A self-referencing statement is an implication that is a contradiction, hence always false.
The resolution is in the fact that a self-referencing statement is not valid, it declares itself as the opposite of whatever it is.
The presence of something doesn't imply the absence of it.
The absence of something doesn't imply the presence of it.
Either it is present or absent.
So A cannot imply not-A.
Either it implies something else or implies itself.
Implying itself is a trivial tautology.
A statement hence can only meaningfully imply something else.
The Pinocchio Paradox
If Pinocchio said "my nose will grow"
If true, then the nose grows, then the statement is false.
If false, then the nose doesn't grow, then the statement is true.
What is the implication here?
"My nose will grow" is simply equivalent to:
"My statement implies that my nose will grow hence my statement will be false."
Here again, the statement implies its negation.
So the implication is always false.
His nose will hence not grow finally. Why? It is simple not because he is saying something true but because what he is saying is meaningless. Equivalent to making honking noises.
Also in the case of Pinocchio, it can be explained alternatively as the future state of his nose is known to Pinocchio himself ONLY when he knows that he is lying.
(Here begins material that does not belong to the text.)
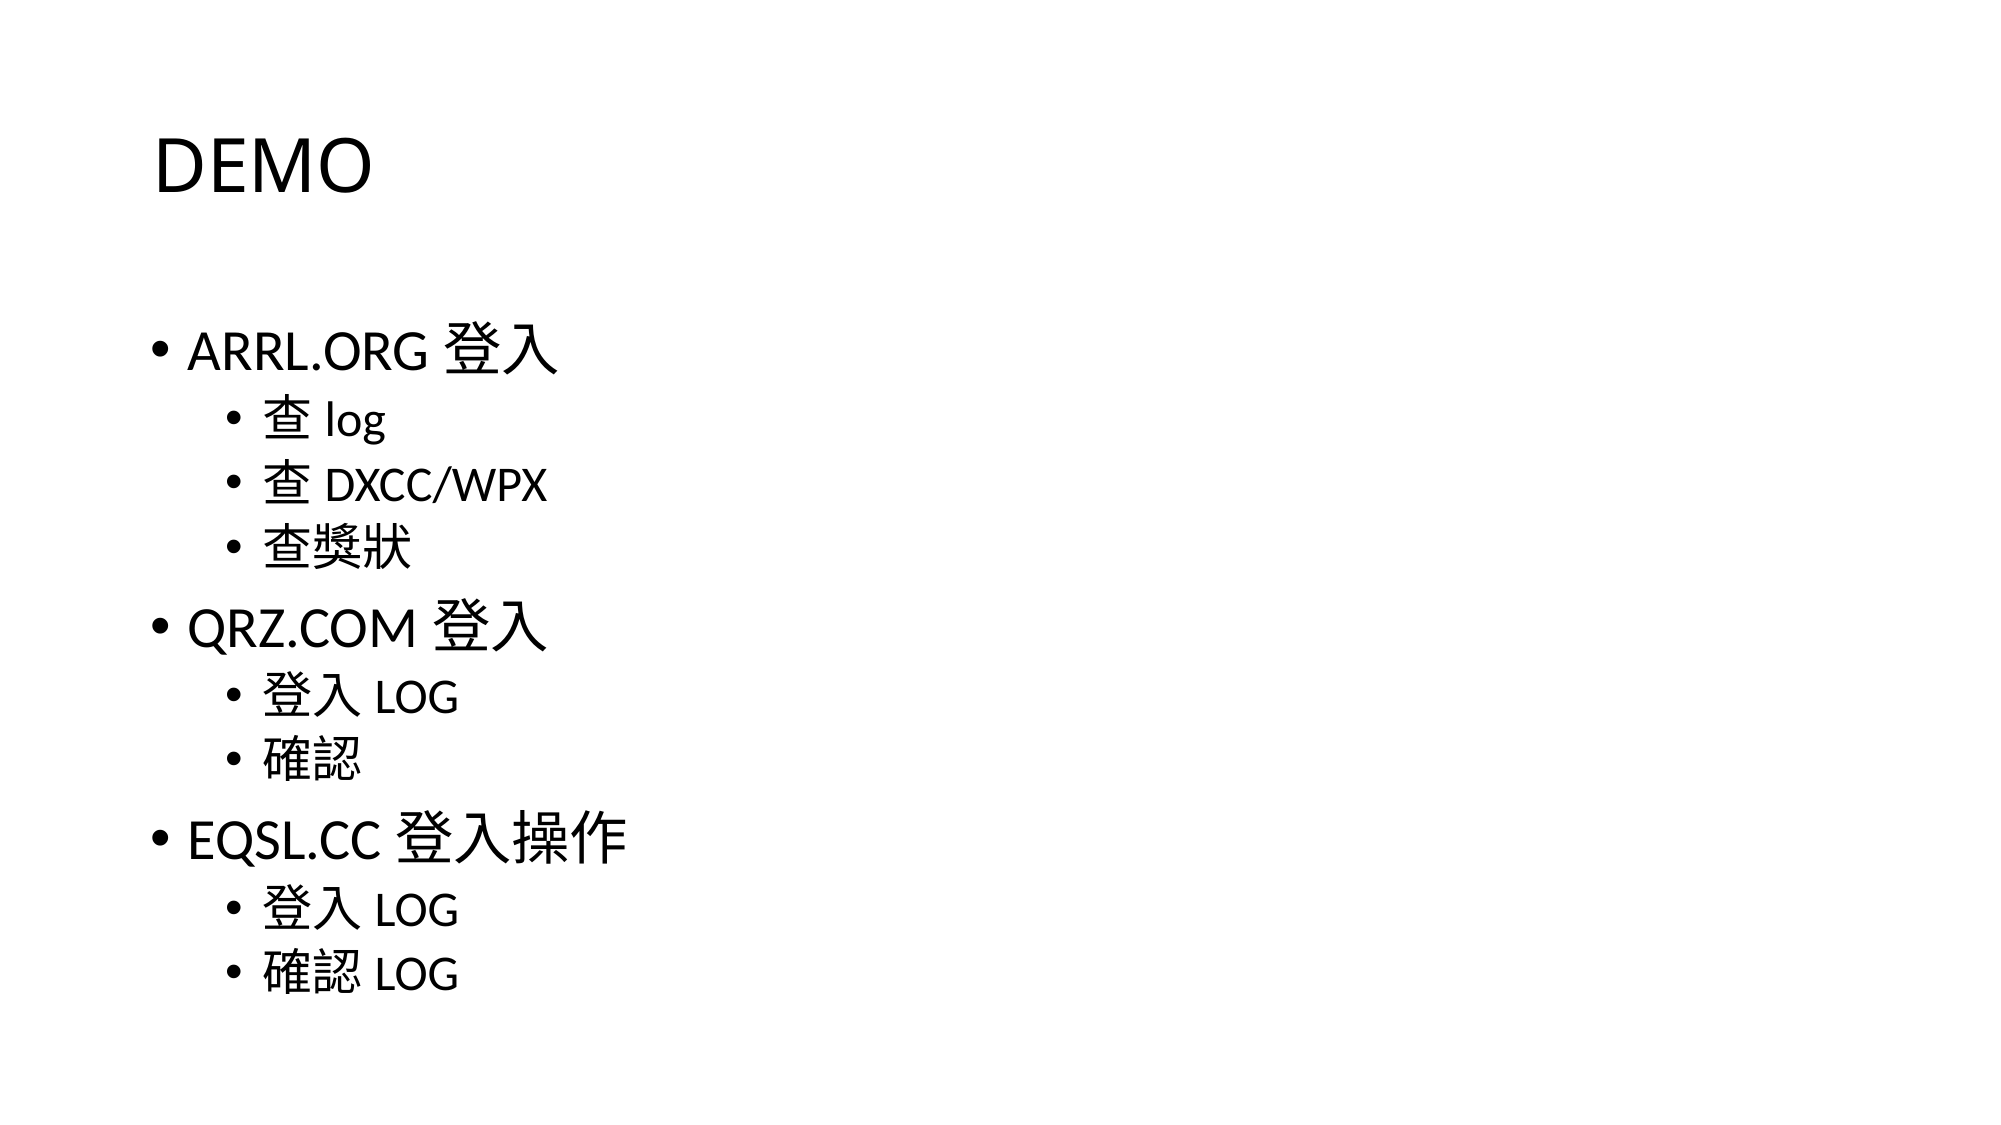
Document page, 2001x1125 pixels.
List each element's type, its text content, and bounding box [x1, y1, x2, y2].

list ARRL.ORG登入 查log 查DXCC/WPX 查獎狀 QRZ.COM登入 登入LOG 確認 EQSL.CC登入操作 登入LOG 確認LOG [135, 312, 1861, 1027]
title DEMO [137, 59, 1863, 278]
Let's say, he says, "Tomorrow will rain."
If it won't, then should his nose grow?
No, the fact of rain is in the future, it has not happened yet, what that is not happened yet is neither true nor false.
Lying is lying only when the liar is aware that he is lying.
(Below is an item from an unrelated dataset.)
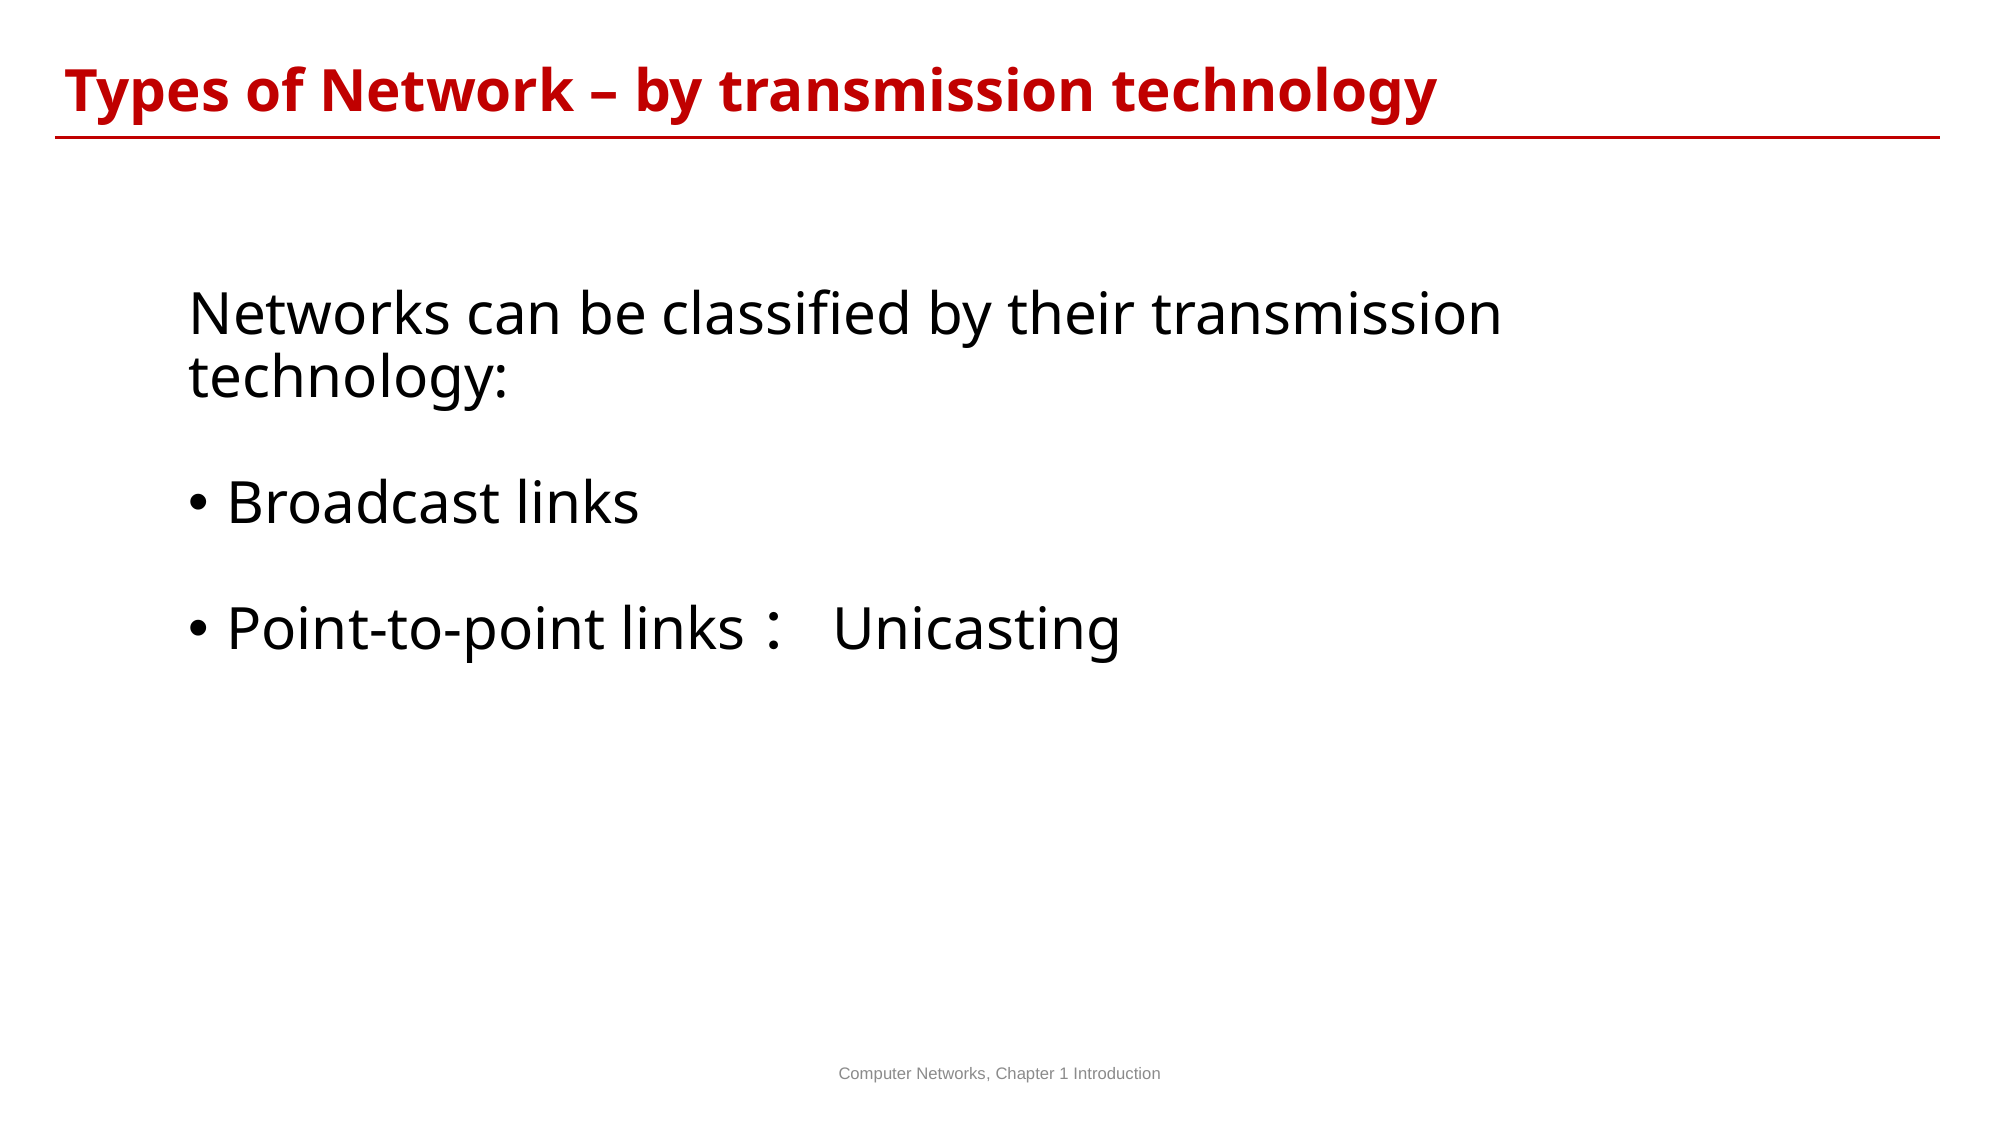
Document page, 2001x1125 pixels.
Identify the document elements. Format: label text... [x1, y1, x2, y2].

footer Computer Networks, Chapter 1 Introduction [662, 1042, 1338, 1103]
text_box Types of Network – by transmission technology [49, 45, 1972, 130]
list Networks can be classified by their transmission technology: Broadcast links Point-to-point links：Unicasting [173, 276, 1826, 680]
Otherwise, it is just a contingency, a proposition for which no fixed truth value exists.
Some more
For necessary truths, a contingency is a meaningless statement.
For factual truths, a contingency is a conjecture.
Important: False implication doesn't mean that these self-referencing statements are themselves false, it means they are meaningless. It is equivalent to honking noises unless you are a horn.
The problem with other common attempts to describe these paradoxes is that they often analyse the paradox in terms of factual truths where it is possible to have an uncertain statement. Natural knowledge is always uncertain. You cannot do deductive reasoning there.
It is always inductive reasoning, the entirety of scientific knowledge is based on inductive reasoning.
Some arguments also mix the idea of contingency with the law of excluded middle and conclude that the law of excluded middle is wrong. If you take out the law of excluded middle, the entire system of logic collapses due to the principle of explosion.
The relevant classical laws of logic are:
Law of excluded middle - a proposition is either true or false. Not somewhere in the middle.
Law of contradiction - something is either A or not A. Where A can be anything.
Law of identity - a thing is identical or same to itself, A = A for all A.
Law of excluded middle is necessary for logic. If a statement "A" is both true and false then anything can be proven to be true. The statement "law of excluded middle is true" can also be proven to be true which is contradictory to the supposed assumption that "law of excluded middle is false". So either the law of excluded middle has to be true or all the propositions are true and false at the same time leading to the collapse of logic.
How does the principle of explosion work:
Let us say : “no pigs can fly” and “there are flying pigs”
"There are flying pigs or There exist unicorns." This statement is true in the above inconsistent system of axioms. The truth value of “there are flying pigs” is one and the truth value of “unicorns exists” is say x. So the combined truth value is one But also “no pigs can fly”, so the truth value of “there are flying pigs” is now zero. But since the combined Statement is true. Unicorns must exist. So using inconsistent axioms, we can prove anything, any nonsense. In the same manner we can simultaneously prove that unicorns don't exist. So if we start with inconsistent axioms, we will reach self-contradicting theorems and results. Principle of explosion is central to the "proof by contradiction" in mathematics.
The root problem is in the assumption that all possible sentences are valid propositions. No. Propositions are special formalized sentences that follow the laws of logic.
The logic "paradoxes" are like the "paradoxes in special relativity." They teach us about our wrong assumptions.